The Archdeacon spoke so sadly that Mr. Fortune, knowing how much he disliked accounts, wondered for a moment if God would prefer him to wait still in St. Fabien. God tries the souls of men in crafty ways, and perhaps the call had been a temptation, a temptation sent to try his humility. He turned his eyes towards where he knew the island of Fanua to lie. What his superior had said about it had not displeased him, on the contrary he liked to think of the islanders dancing and singing. It would be a beautiful estate to live among them and gather their souls as a child gathers daisies in a field.
But now the horizon was hidden in the evening haze, and Fanua seemed more remote than ever. A little cloud was coming up the heavens, slowly, towards the sunset; as it passed above the place of Fanua it brightened, it shone like a pearl, it caught the rays of the sun and glowed with a rosy rim. Mr. Fortune took the cloud to be a sign.
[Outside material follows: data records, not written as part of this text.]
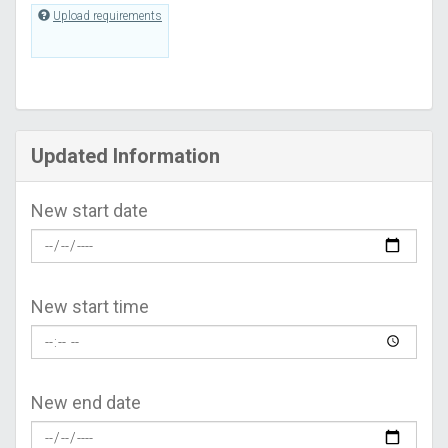
Upload requirements
Updated Information
New start date
New start time
New end date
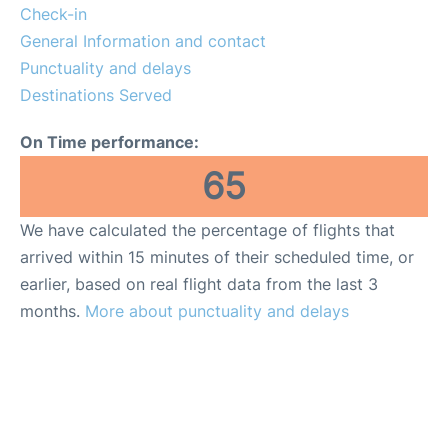
Reviews
Check-in
General Information and contact
More Info +
Punctuality and delays
Destinations Served
On Time performance:
65
We have calculated the percentage of flights that
arrived within 15 minutes of their scheduled time, or
earlier, based on real flight data from the last 3
months.
More about punctuality and delays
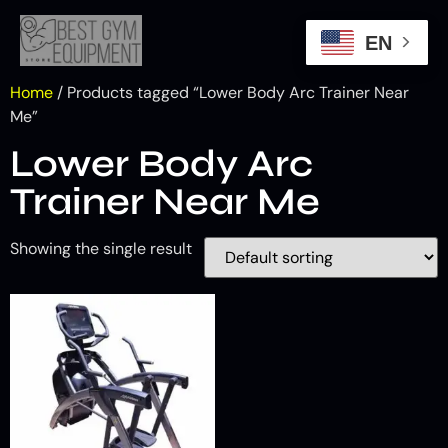
EN
Home
/ Products tagged “Lower Body Arc Trainer Near
Me”
Lower Body Arc
Trainer Near Me
Showing the single result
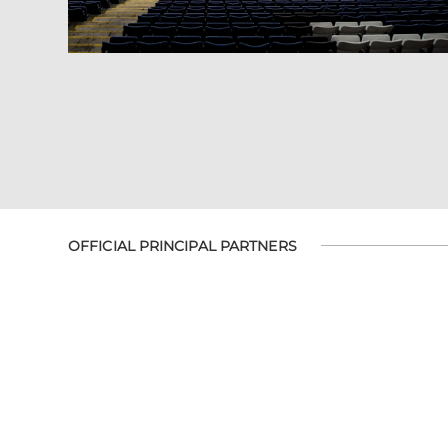
OFFICIAL PRINCIPAL PARTNERS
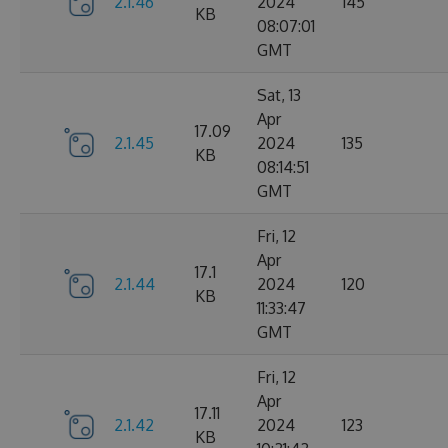
2.1.46
2024
145
KB
08:07:01
GMT
Sat, 13
Apr
17.09
2.1.45
2024
135
KB
08:14:51
GMT
Fri, 12
Apr
17.1
2.1.44
2024
120
KB
11:33:47
GMT
Fri, 12
Apr
17.11
2.1.42
2024
123
KB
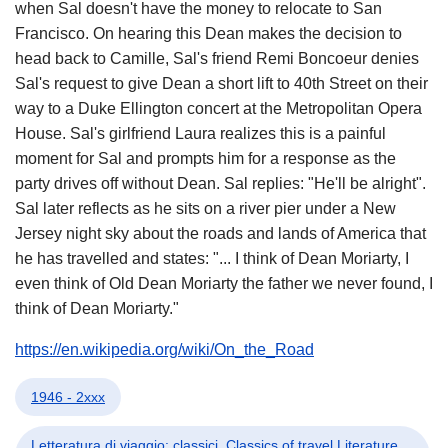
when Sal doesn't have the money to relocate to San
Francisco. On hearing this Dean makes the decision to
head back to Camille, Sal's friend Remi Boncoeur denies
Sal's request to give Dean a short lift to 40th Street on their
way to a Duke Ellington concert at the Metropolitan Opera
House. Sal's girlfriend Laura realizes this is a painful
moment for Sal and prompts him for a response as the
party drives off without Dean. Sal replies: "He'll be alright".
Sal later reflects as he sits on a river pier under a New
Jersey night sky about the roads and lands of America that
he has travelled and states: "... I think of Dean Moriarty, I
even think of Old Dean Moriarty the father we never found, I
think of Dean Moriarty."
https://en.wikipedia.org/wiki/On_the_Road
1946 - 2xxx
Letteratura di viaggio: classici, Classics of travel Literature,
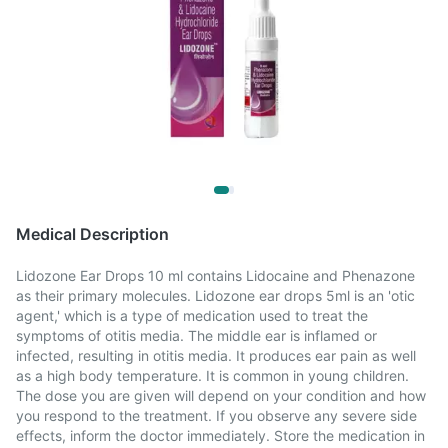
Medical Description
Lidozone Ear Drops 10 ml contains Lidocaine and Phenazone
as their primary molecules. Lidozone ear drops 5ml is an 'otic
agent,' which is a type of medication used to treat the
symptoms of otitis media. The middle ear is inflamed or
infected, resulting in otitis media. It produces ear pain as well
as a high body temperature. It is common in young children.
The dose you are given will depend on your condition and how
you respond to the treatment. If you observe any severe side
effects, inform the doctor immediately. Store the medication in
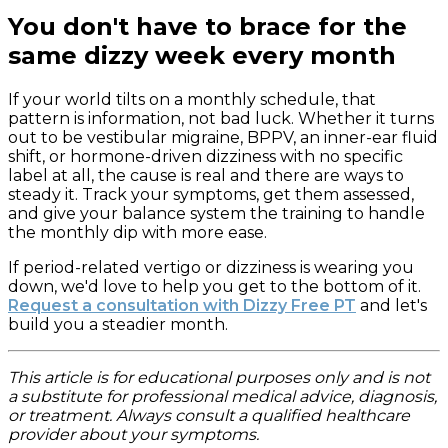
You don't have to brace for the
same dizzy week every month
If your world tilts on a monthly schedule, that
pattern is information, not bad luck. Whether it turns
out to be vestibular migraine, BPPV, an inner-ear fluid
shift, or hormone-driven dizziness with no specific
label at all, the cause is real and there are ways to
steady it. Track your symptoms, get them assessed,
and give your balance system the training to handle
the monthly dip with more ease.
If period-related vertigo or dizziness is wearing you
down, we'd love to help you get to the bottom of it.
Request a consultation with Dizzy Free PT
and let's
build you a steadier month.
This article is for educational purposes only and is not
a substitute for professional medical advice, diagnosis,
or treatment. Always consult a qualified healthcare
provider about your symptoms.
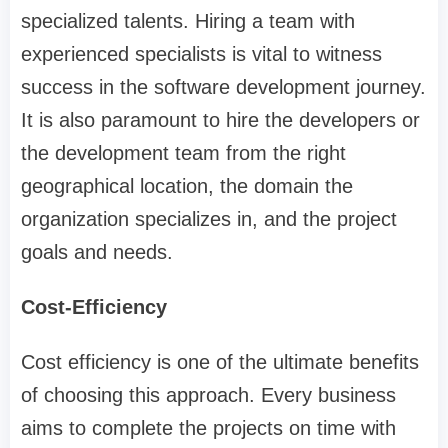
specialized talents. Hiring a team with
experienced specialists is vital to witness
success in the software development journey.
It is also paramount to hire the developers or
the development team from the right
geographical location, the domain the
organization specializes in, and the project
goals and needs.
Cost-Efficiency
Cost efficiency is one of the ultimate benefits
of choosing this approach. Every business
aims to complete the projects on time with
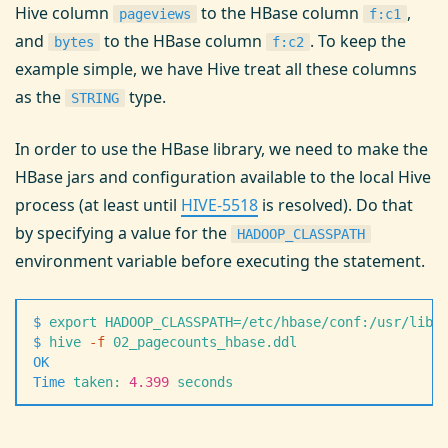
Hive column
to the HBase column
,
pageviews
f:c1
and
to the HBase column
. To keep the
bytes
f:c2
example simple, we have Hive treat all these columns
as the
type.
STRING
In order to use the HBase library, we need to make the
HBase jars and configuration available to the local Hive
process (at least until
HIVE-5518
is resolved). Do that
by specifying a value for the
HADOOP_CLASSPATH
environment variable before executing the statement.
$
 export
 HADOOP_CLASSPATH=/etc/hbase/conf:/usr/lib/
$
 hive
 -
f
 02_pagecounts_hbase.ddl
OK
Time
 taken:
 4.399
 seconds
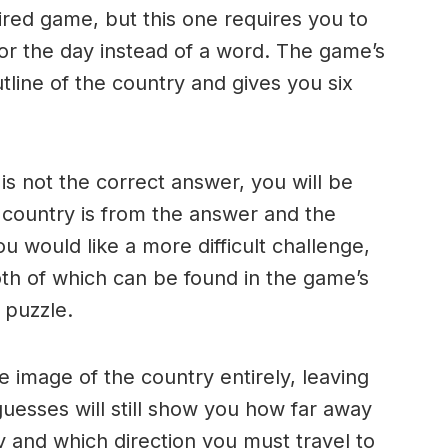
ired game, but this one requires you to
for the day instead of a word. The game’s
line of the country and gives you six
s not the correct answer, you will be
 country is from the answer and the
ou would like a more difficult challenge,
th of which can be found in the game’s
t puzzle.
e image of the country entirely, leaving
uesses will still show you how far away
y and which direction you must travel to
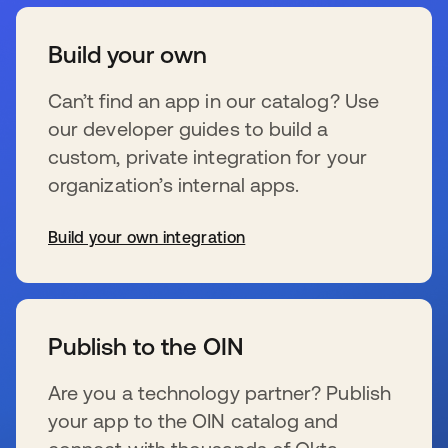
Build your own
Can’t find an app in our catalog? Use
our developer guides to build a
custom, private integration for your
organization’s internal apps.
Build your own integration
新しいタブで開く
Publish to the OIN
Are you a technology partner? Publish
your app to the OIN catalog and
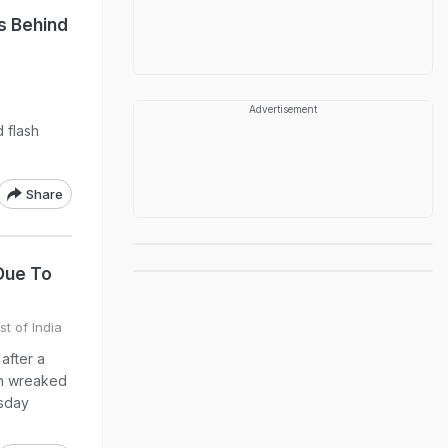
s Behind
Advertisement
 flash
Share
Due To
st of India
after a
in wreaked
esday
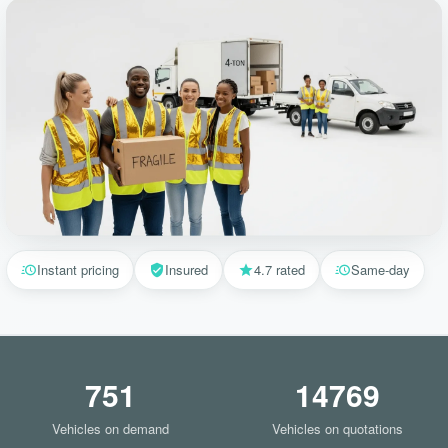
Instant pricing
Insured
4.7 rated
Same-day
751
14769
Vehicles on demand
Vehicles on quotations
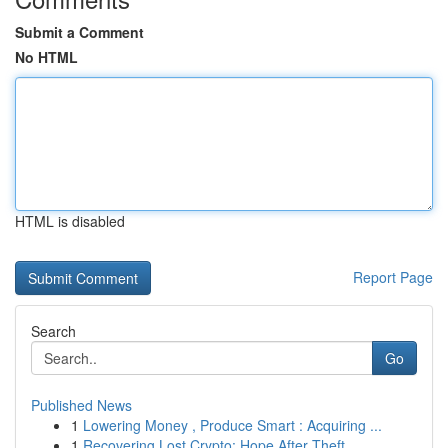
Submit a Comment
No HTML
HTML is disabled
Report Page
Search
Go
Published News
1
Lowering Money , Produce Smart : Acquiring ...
1
Recovering Lost Crypto: Hope After Theft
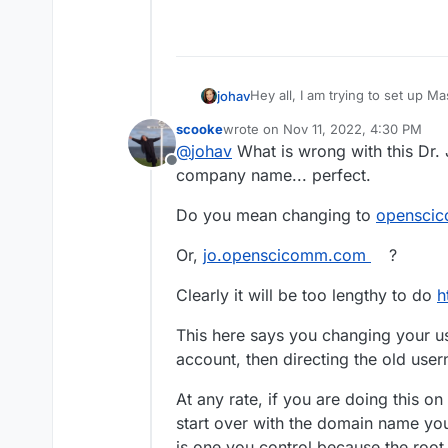
Hey all, I am trying to set up
johav
https://jo.access2perspectives
scooke
wrote on
Nov 11, 2022, 4:30 PM
Any way I can redo this and u
last edited by
@
johav
What is wrong with this Dr.
Offline
company name... perfect.
Do you mean changing to
openscic
Or,
jo.openscicomm.com
?
Clearly it will be too lengthy to do
h
This here says you changing your u
account, then directing the old use
At any rate, if you are doing this on 
start over with the domain name you
is one you control because the roo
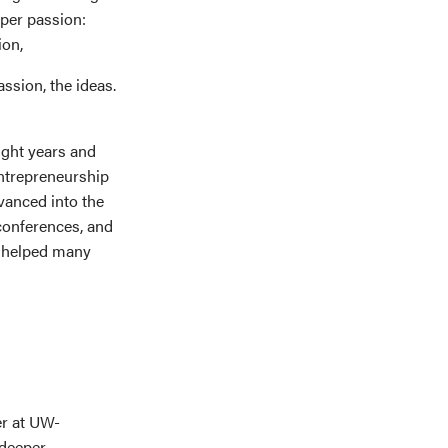
eper passion:
ion,
assion, the ideas.
eight years and
entrepreneurship
vanced into the
conferences, and
e helped many
er at UW-
 deeper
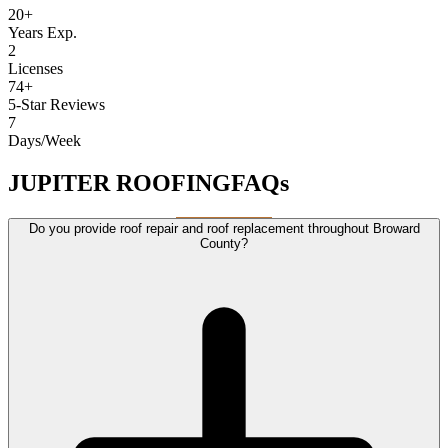
20+
Years Exp.
2
Licenses
74+
5-Star Reviews
7
Days/Week
JUPITER ROOFING
FAQs
Do you provide roof repair and roof replacement throughout Broward
County?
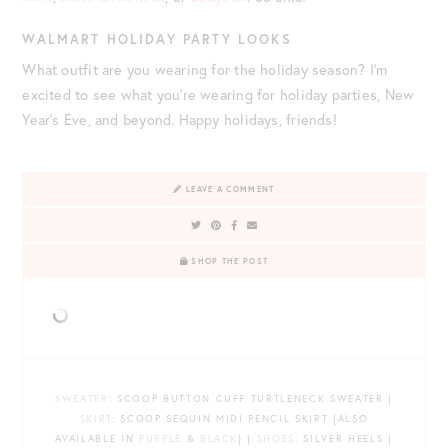
WALMART HOLIDAY PARTY LOOKS
What outfit are you wearing for the holiday season? I’m
excited to see what you’re wearing for holiday parties, New
Year’s Eve, and beyond. Happy holidays, friends!
LEAVE A COMMENT
SHOP THE POST
SWEATER
: SCOOP BUTTON CUFF TURTLENECK SWEATER |
SKIRT
: SCOOP SEQUIN MIDI PENCIL SKIRT {ALSO
AVAILABLE IN
PURPLE
&
BLACK
} |
SHOES
: SILVER HEELS |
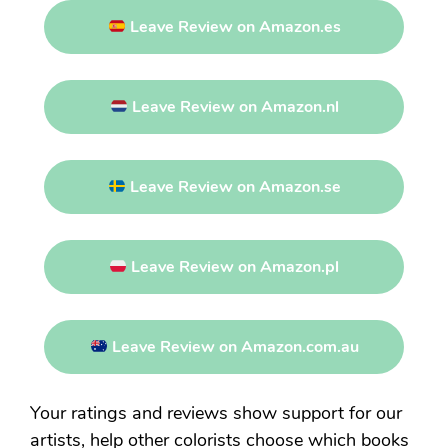
Leave Review on Amazon.es
Leave Review on Amazon.nl
Leave Review on Amazon.se
Leave Review on Amazon.pl
Leave Review on Amazon.com.au
Your ratings and reviews show support for our
artists, help other colorists choose which books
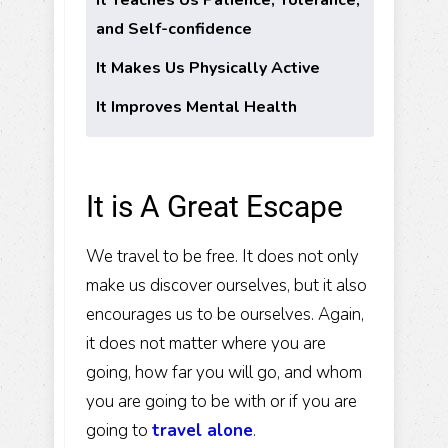
and Self-confidence
It Makes Us Physically Active
It Improves Mental Health
It is A Great Escape
We travel to be free. It does not only
make us discover ourselves, but it also
encourages us to be ourselves. Again,
it does not matter where you are
going, how far you will go, and whom
you are going to be with or if you are
going to
travel alone
.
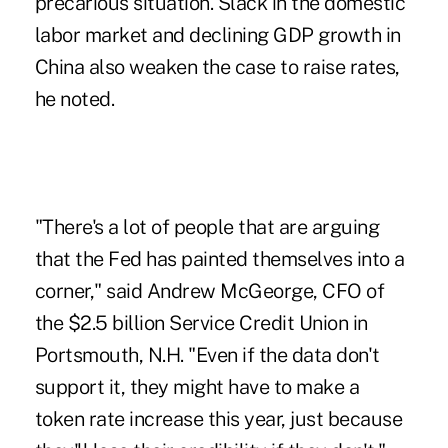
precarious situation. Slack in the domestic
labor market and declining GDP growth in
China also weaken the case to raise rates,
he noted.
"There's a lot of people that are arguing
that the Fed has painted themselves into a
corner," said Andrew McGeorge, CFO of
the $2.5 billion Service Credit Union in
Portsmouth, N.H. "Even if the data don't
support it, they might have to make
a
token rate increase this year
, just because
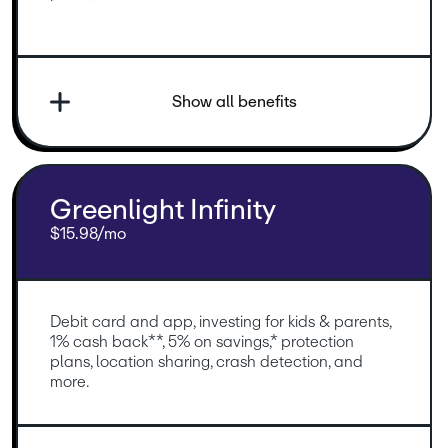
Show all benefits
Greenlight Infinity
$15.98/mo
Debit card and app, investing for kids & parents, 
1% cash back**, 5% on savings,* protection 
plans, location sharing, crash detection, and 
more.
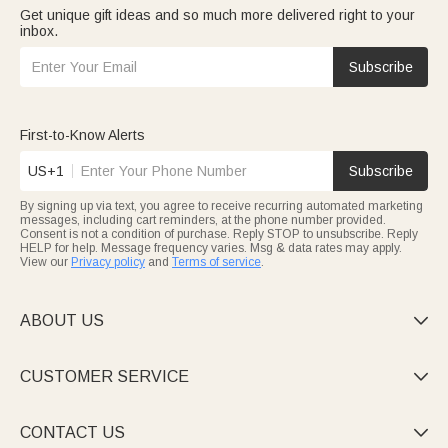
Get unique gift ideas and so much more delivered right to your
inbox.
Subscribe
First-to-Know Alerts
US+1
Subscribe
By signing up via text, you agree to receive recurring automated marketing
messages, including cart reminders, at the phone number provided.
Consent is not a condition of purchase. Reply STOP to unsubscribe. Reply
HELP for help. Message frequency varies. Msg & data rates may apply.
View our
Privacy policy
and
Terms of service
.
ABOUT US

CUSTOMER SERVICE

CONTACT US

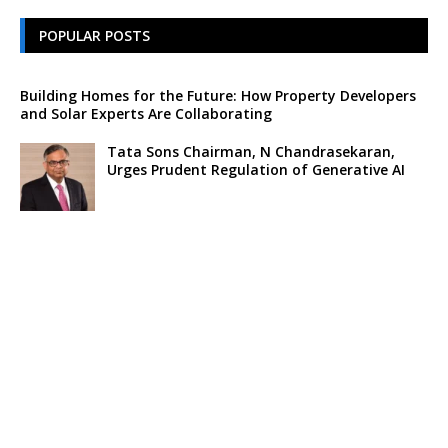
POPULAR POSTS
Building Homes for the Future: How Property Developers
and Solar Experts Are Collaborating
Tata Sons Chairman, N Chandrasekaran,
Urges Prudent Regulation of Generative AI
Historic Moment as India’s Lunar Rover
Successfully Explores Moon’s Surface
Oscar Race Sees Major Shift as ‘Dune 2’
Release Pushed to 2024, Bolstering Prospects
for ‘Oppenheimer’ and Christopher Nolan
Xpeng Forms Strategic Partnership with Didi,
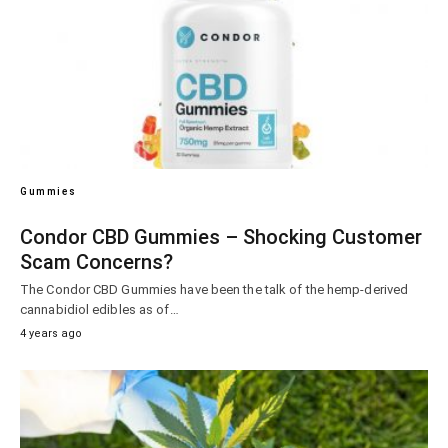
Gummies
Condor CBD Gummies – Shocking Customer
Scam Concerns?
The Condor CBD Gummies have been the talk of the hemp-derived
cannabidiol edibles as of…
4 years ago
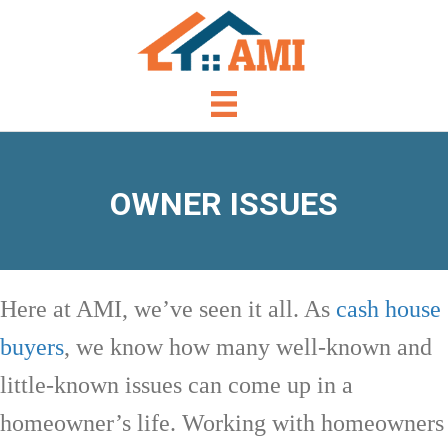
OWNER ISSUES
Here at AMI, we’ve seen it all. As
cash house
buyers
, we know how many well-known and
little-known issues can come up in a
homeowner’s life. Working with homeowners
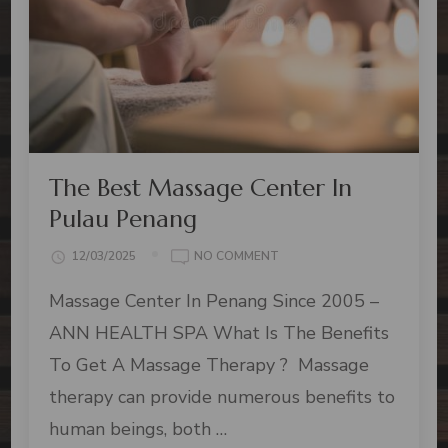
The Best Massage Center In
Pulau Penang
12/03/2025
NO COMMENT
Massage Center In Penang Since 2005 –
ANN HEALTH SPA What Is The Benefits
To Get A Massage Therapy ? Massage
therapy can provide numerous benefits to
human beings, both …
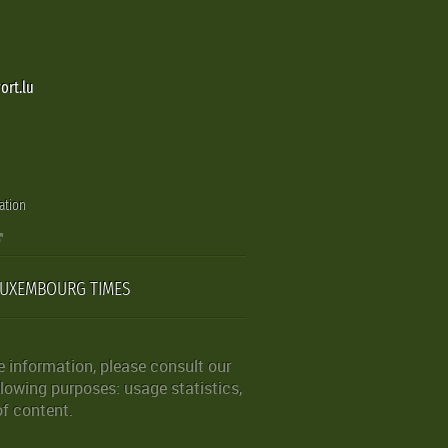
ort.lu
ation
LUXEMBOURG TIMES
 information, please consult our
lowing purposes: usage statistics,
of content.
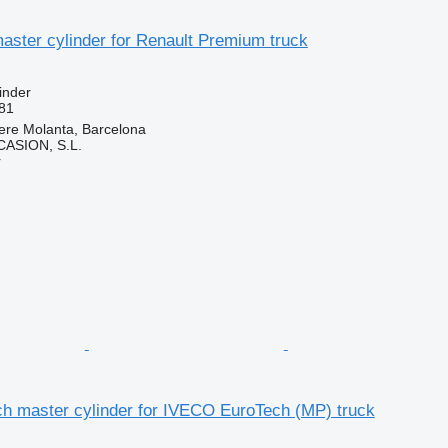
aster cylinder for Renault Premium truck
inder
81
ere Molanta, Barcelona
ASION, S.L.
r
ch master cylinder for IVECO EuroTech (MP) truck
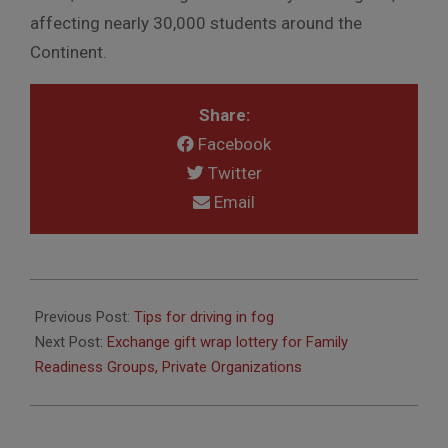
affecting nearly 30,000 students around the
Continent.
Share:
Facebook
Twitter
Email
2015-
09-
Previous Post:
Tips for driving in fog
30
Next Post:
Exchange gift wrap lottery for Family
Readiness Groups, Private Organizations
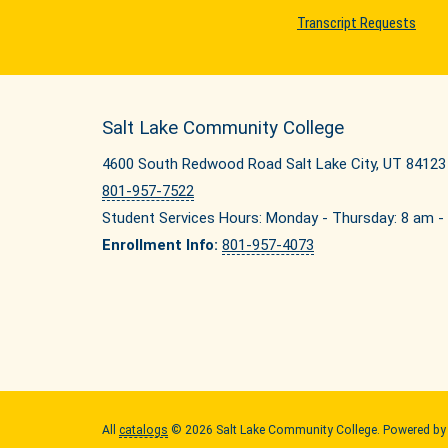
Transcript Requests
Salt Lake Community College
4600 South Redwood Road Salt Lake City, UT 84123
801-957-7522
Student Services Hours: Monday - Thursday: 8 am - 
Enrollment Info:
801-957-4073
All
catalogs
© 2026 Salt Lake Community College.
Powered b
Quick Links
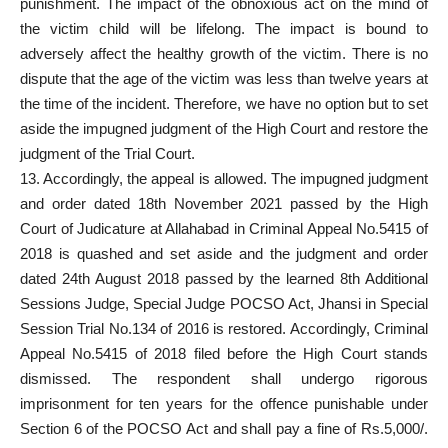
punishment. The impact of the obnoxious act on the mind of
the victim child will be lifelong. The impact is bound to
adversely affect the healthy growth of the victim. There is no
dispute that the age of the victim was less than twelve years at
the time of the incident. Therefore, we have no option but to set
aside the impugned judgment of the High Court and restore the
judgment of the Trial Court.
13. Accordingly, the appeal is allowed. The impugned judgment
and order dated 18th November 2021 passed by the High
Court of Judicature at Allahabad in Criminal Appeal No.5415 of
2018 is quashed and set aside and the judgment and order
dated 24th August 2018 passed by the learned 8th Additional
Sessions Judge, Special Judge POCSO Act, Jhansi in Special
Session Trial No.134 of 2016 is restored. Accordingly, Criminal
Appeal No.5415 of 2018 filed before the High Court stands
dismissed. The respondent shall undergo rigorous
imprisonment for ten years for the offence punishable under
Section 6 of the POCSO Act and shall pay a fine of Rs.5,000/.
Heartened by a novel certainty that he was doing the right thing, he disappointed the Archdeacon quite unflinchingly and set about his preparations for the new life. Since the island was so unfrequented it was necessary to take with him provisions for at least a year. In the ordinary course of things the Mission would have supplied his outfit, but he had a scruple against availing himself of this custom because, having kept the accounts, he knew their poverty and their good works, and also because he was aware that the expedition to Fanua was looked on as, at best, a sort of pious escapade. Fortunately there were the remains of his godmothers legacy. With feelings that were a nice mixture of thrift and extravagance he bought tinned meat, soup-squares, a chest of tea, soap, a tool-box, a medicine chest, a gentlemans housewife, a second-hand harmonium (rather cumbrous and wheezy but certainly a bargain), and an oil-lamp. He also bought a quantity of those coloured glass baubles which hang so ravishingly on Christmas trees, some picture-books, rolls of white cotton, and a sewing-machine to make clothes for his converts. The Archdeacon gave him a service of altar furniture and the other mission-workers presented him with a silver teapot. With the addition of some plate-powder Mr. Fortune was now ready to embark.